Kiev, Ukraine

08 May 2015

Secretary-General's remarks at press encounter for 70th Anniversary of the end of World War II with President Petro Poroshenko of Ukraine

Dobryi Ranok! [“Good morning.”]

It is a great honour for me to be here, standing together with the President Poroshenko and his people of Ukraine in this very solemn and sacred place where we are honouring and commemorating many valiant and courageous Ukrainian soldiers and citizens who fought to defend their country, to defend their human dignity against the aggression of Nazism.

It seems that I am hearing their ardent aspirations, their voices... ardent aspirations wishing the people of Ukraine to live in peace and harmony and preserving their sovereignty and territorial integrity.

Yesterday I was with many European leaders and international organizations who commemorated the victorious end of the Second World War, the 70th Anniversary. And this morning, I am standing with people of Ukraine to commemorate and to express my deepest admiration and respect to many people who gave their lives to defend freedom, liberty, democracy, and their human dignity. It is a day of celebration and commemoration, and solemn remembrance.

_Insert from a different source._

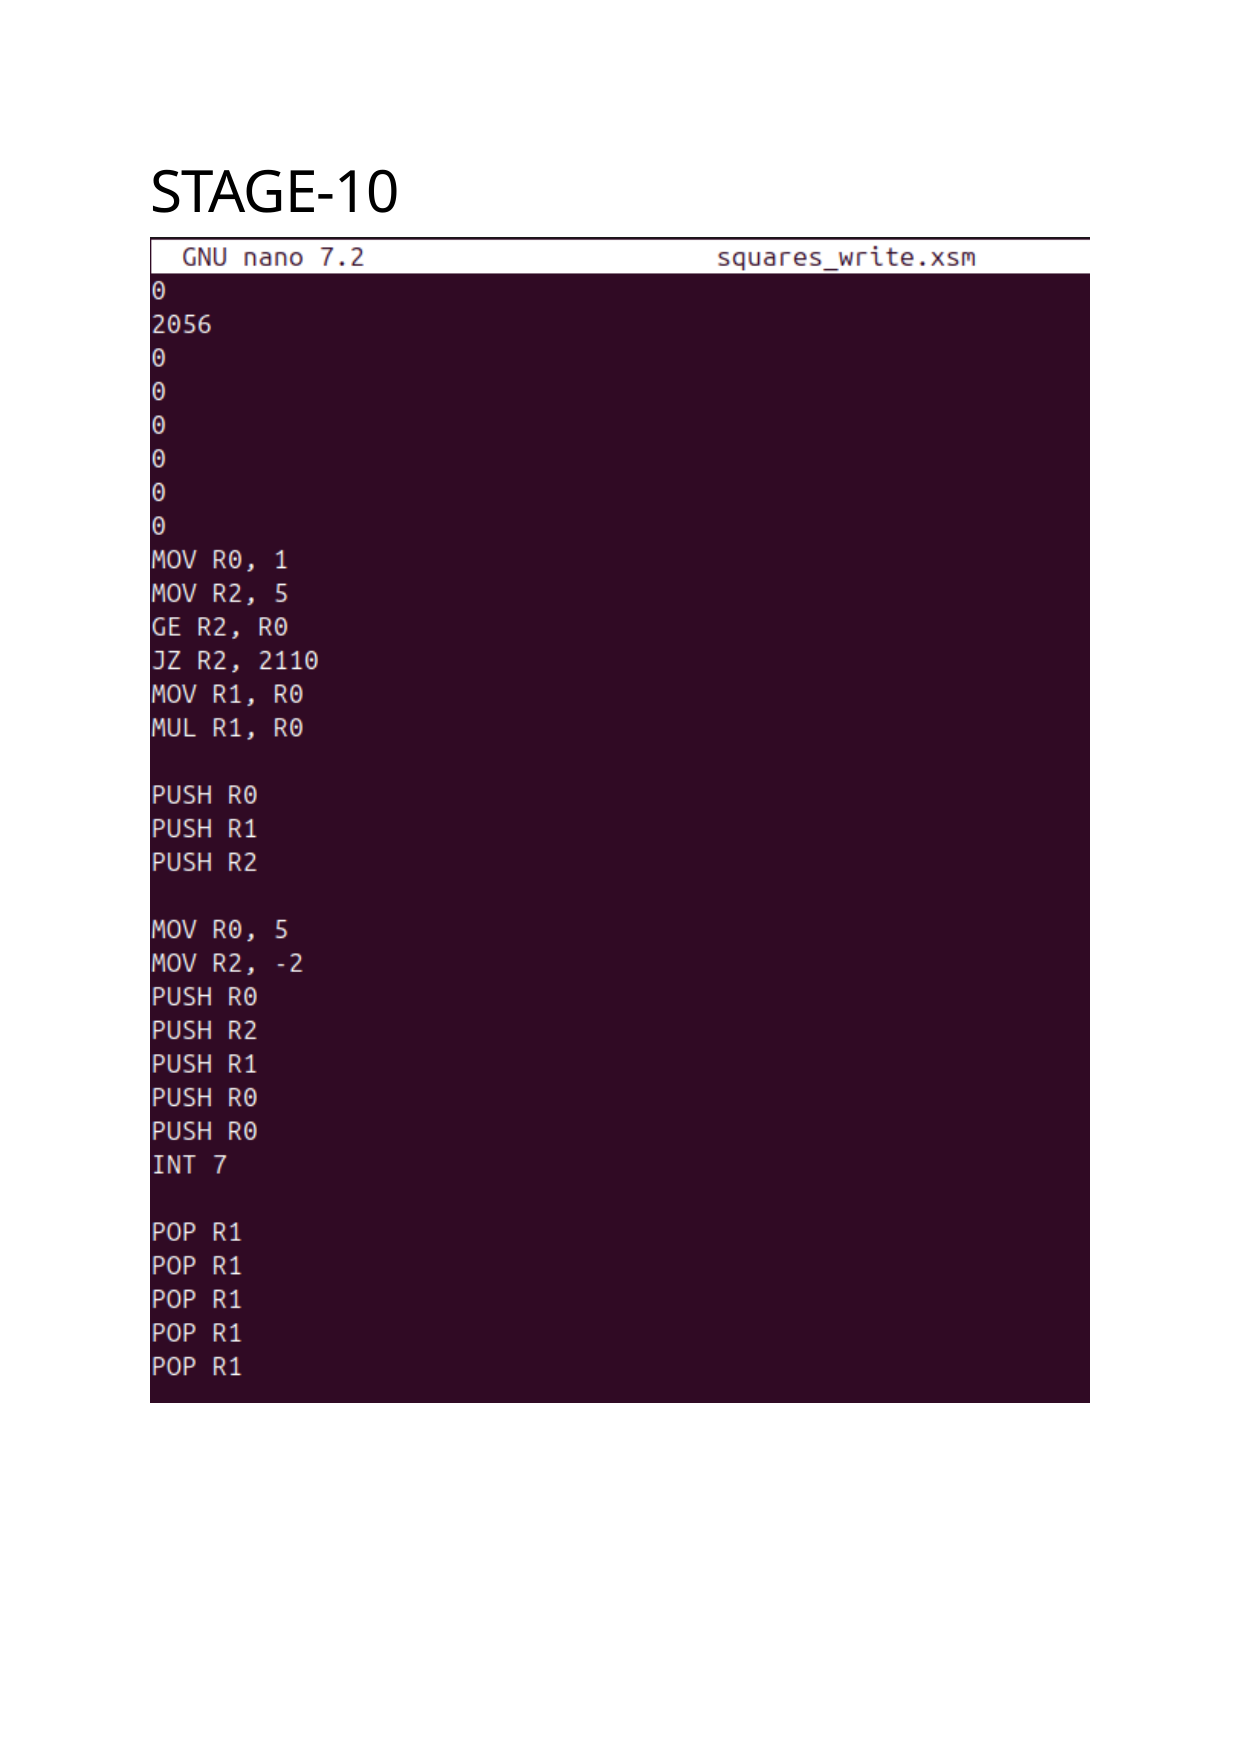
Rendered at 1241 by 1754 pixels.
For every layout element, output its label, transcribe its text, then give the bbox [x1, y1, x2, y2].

picture [150, 237, 1090, 1403]
title STAGE-10 [150, 150, 1090, 229]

Today, we pay our profound respect to the memory of the millions of people who fought for freedom. Ukraine contributed and sacrificed immensely, a fact that the world cannot and will never forget. We honour the valiant veterans, some of whom we are fortunate to still have with us to commemorate today.

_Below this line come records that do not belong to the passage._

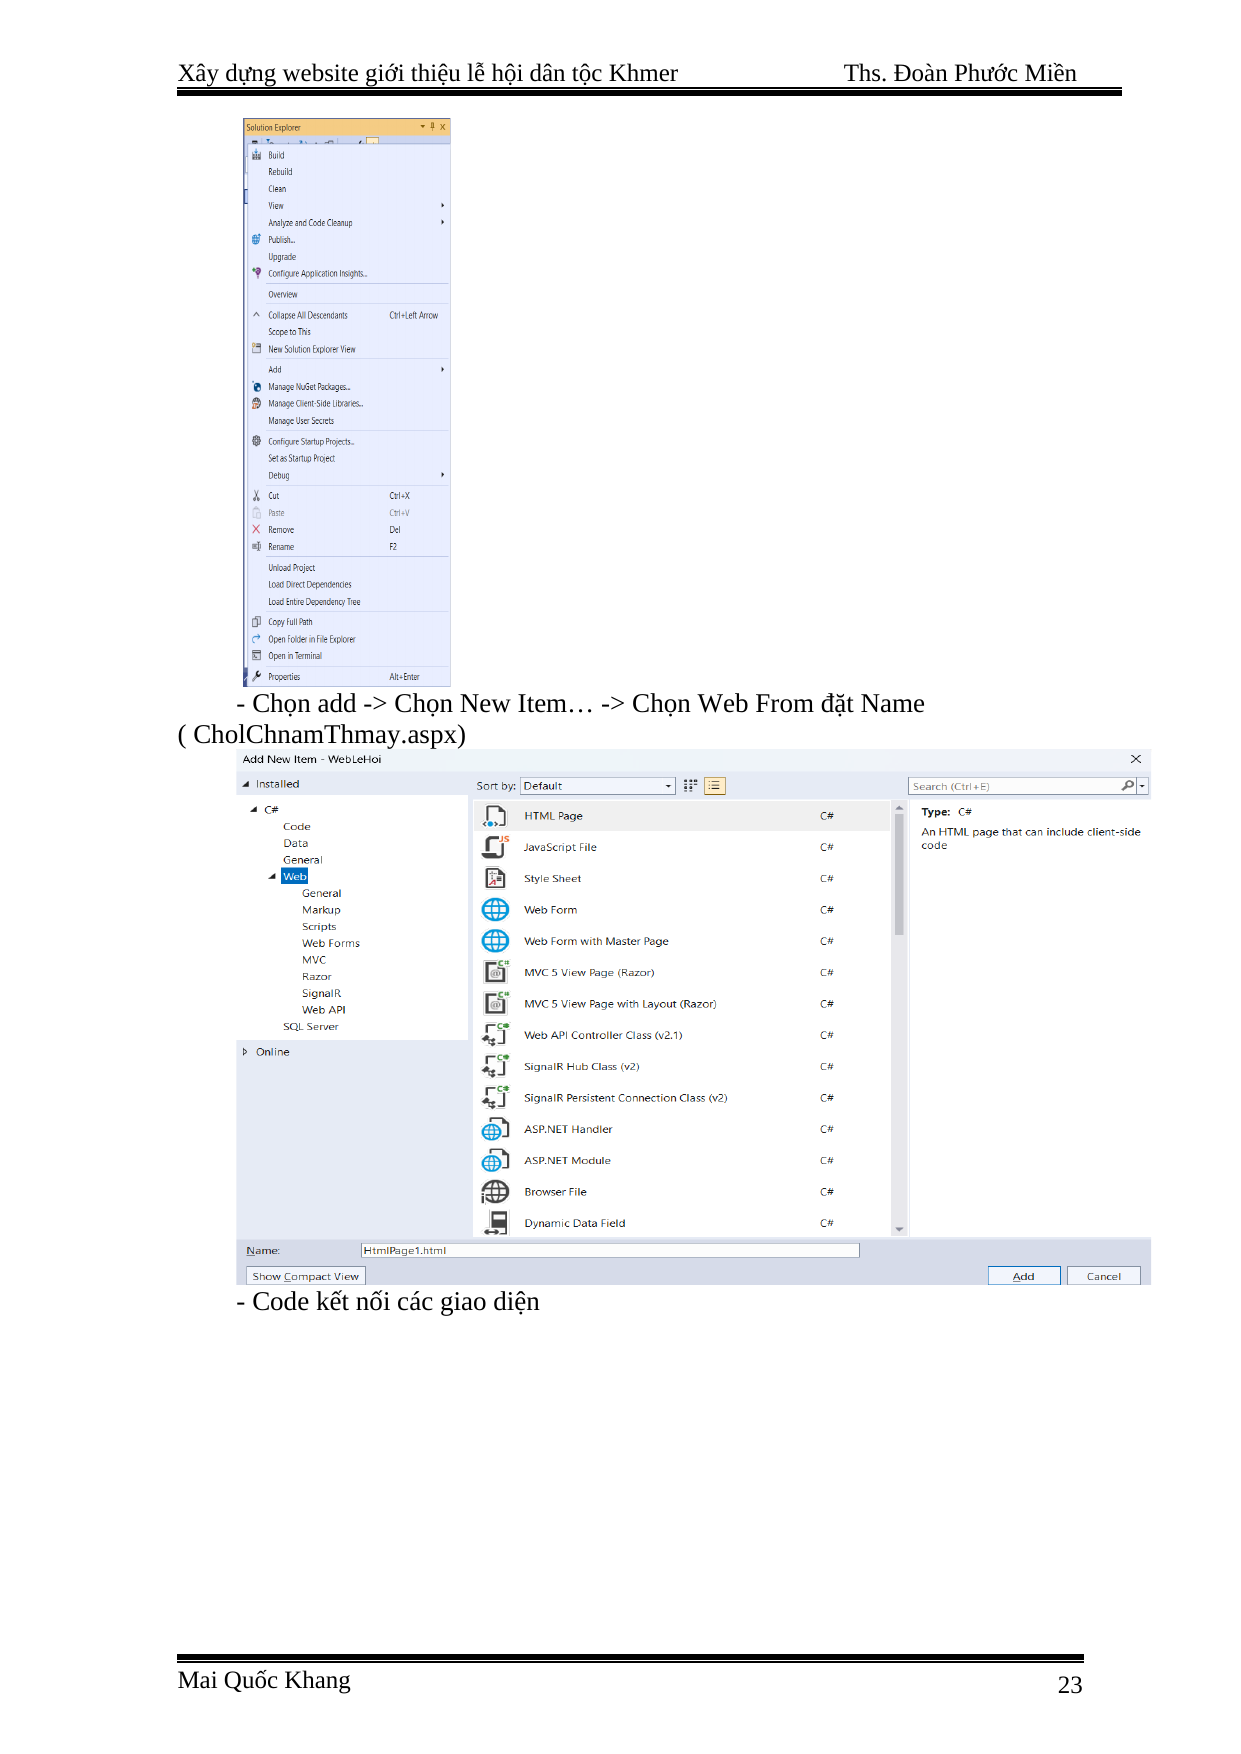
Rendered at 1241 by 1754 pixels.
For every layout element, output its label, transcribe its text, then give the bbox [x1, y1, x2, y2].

picture [243, 118, 451, 687]
text - Chọn add -> Chọn New Item… -> Chọn Web From đặt Name ( CholChnamThmay.aspx) [177, 687, 1122, 749]
picture [236, 749, 1152, 1285]
text - Code kết nối các giao diện [177, 1285, 1122, 1316]
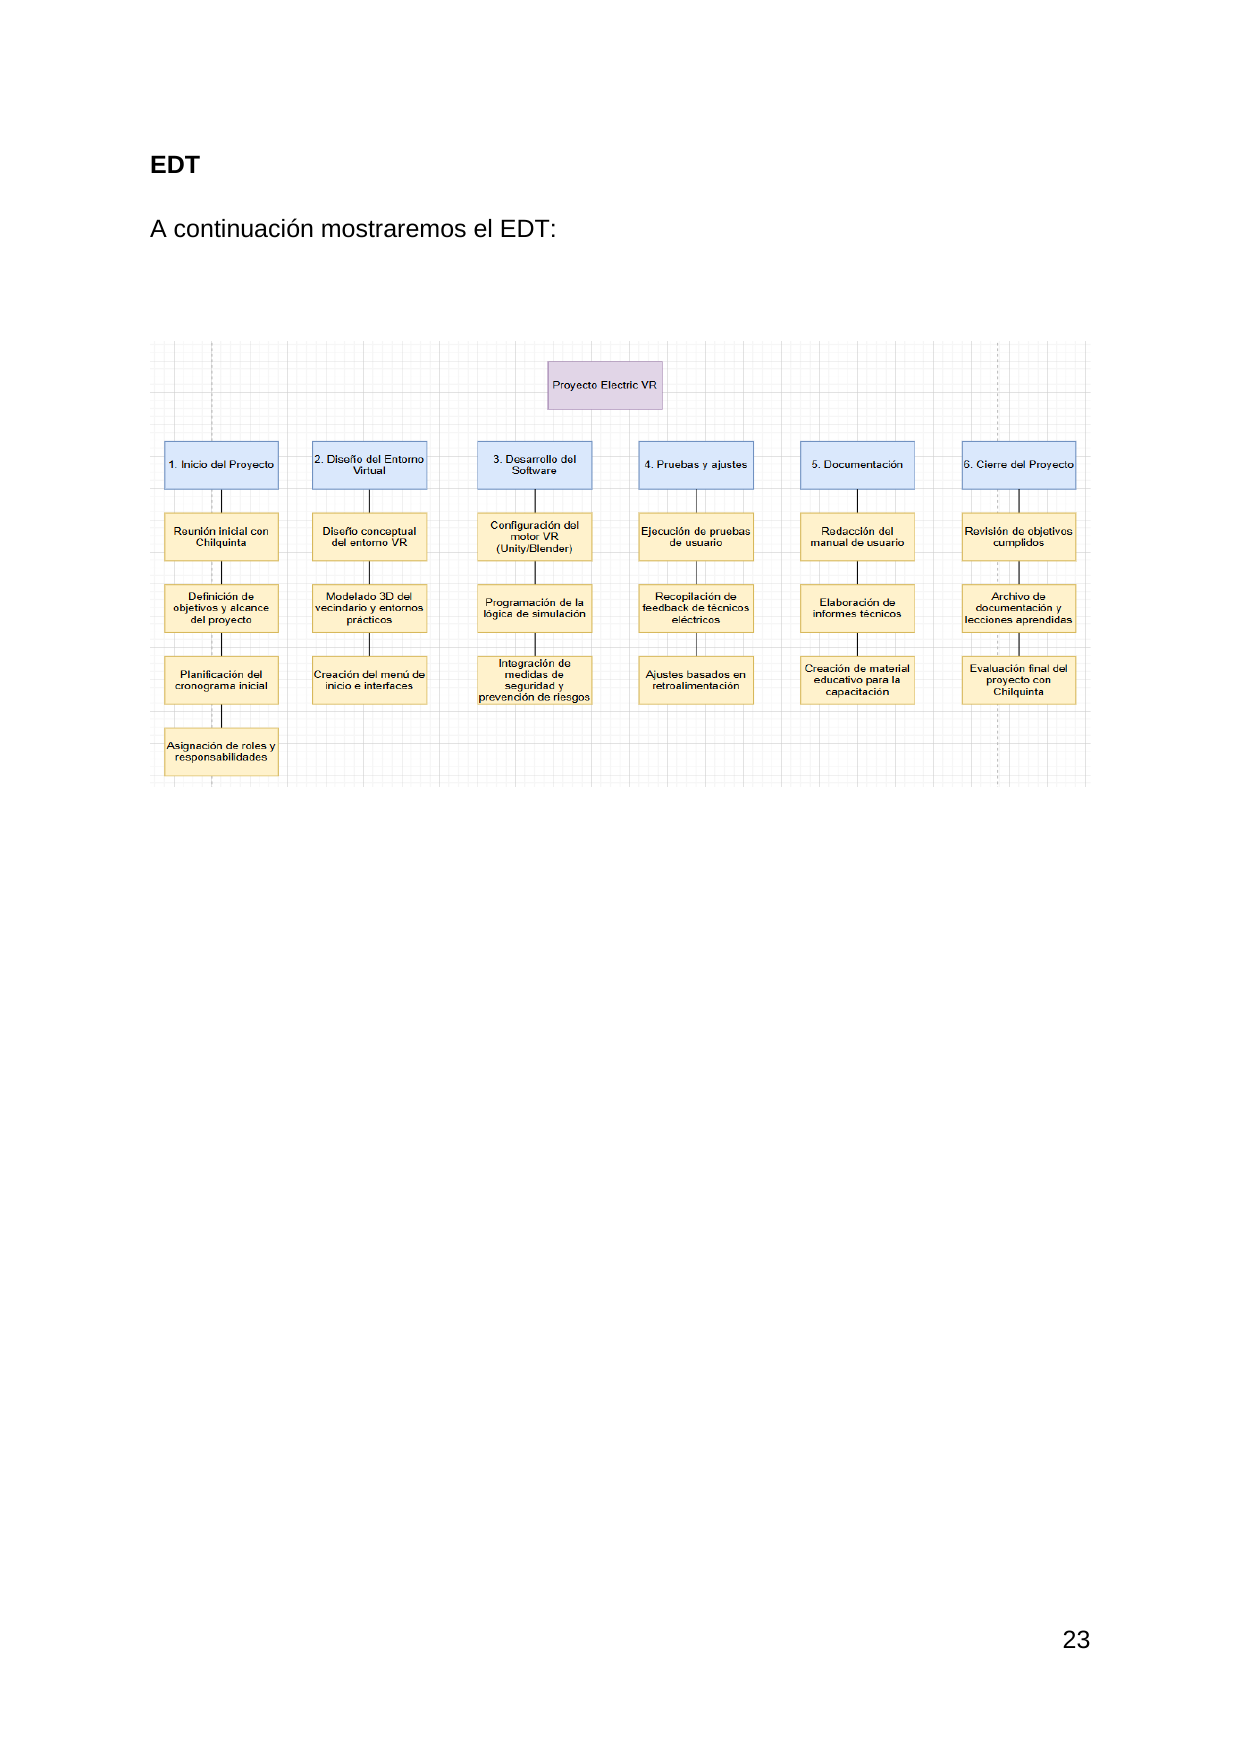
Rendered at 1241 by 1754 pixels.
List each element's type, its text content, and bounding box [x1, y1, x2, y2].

picture [150, 341, 1091, 787]
text EDT [150, 150, 1090, 179]
text A continuación mostraremos el EDT: [150, 214, 1090, 243]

This morning, I was very humbled to meet a veteran who even came to my country Korea at a time of liberation from Japanese colonialism. He was proudly wearing a medal from Korea saying “Liberation”. That is most humbling.

As we recall the huge price of victory over fascism, we renew our solemn promise that the sacrifice of the fallen will not be in vain. Out of this tragedy emerged a common resolve by the international community to come together and create the United Nations. The Charter of the United Nations says their main purpose is to “save succeeding generations from the scourge of war.”

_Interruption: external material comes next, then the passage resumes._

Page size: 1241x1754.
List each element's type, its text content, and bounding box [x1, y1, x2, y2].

The United Nations has been working very hard to protect human lives and human dignity. I know that there had been some setbacks and failures, but the United Nations is the most legitimate organization in the international community to preserve peace, freedom, human dignity, and human rights.

I am saddened that I come to Ukraine amidst a debilitating conflict in the east, where nearly 7,000 people [lives] have been lost, along with so much destruction of your society. The United Nations stands in solidarity with the people of Ukraine. I am here to reaffirm my support for a peaceful resolution of the conflict, in a manner upholding Ukraine’s sovereignty, territorial integrity and independence.

The United Nations and Ukraine are strong partners: Ukraine is a founding member of the United Nations and in its 24 years of independence, Ukraine has provided peacekeepers to so many places in the world. And if Ukraine now turns to the UN for assistance on its own peace and security, I will do my utmost to assist Ukraine’s Government and people.

The United Nations and the international community will continue to stand together with the Ukrainian people. I am deeply admiring of the strong leadership of President Poroshenko, for his vision and resilience to keep this country independent and sovereign, and its territorial integrity. I am standing with you. I wish you all the best.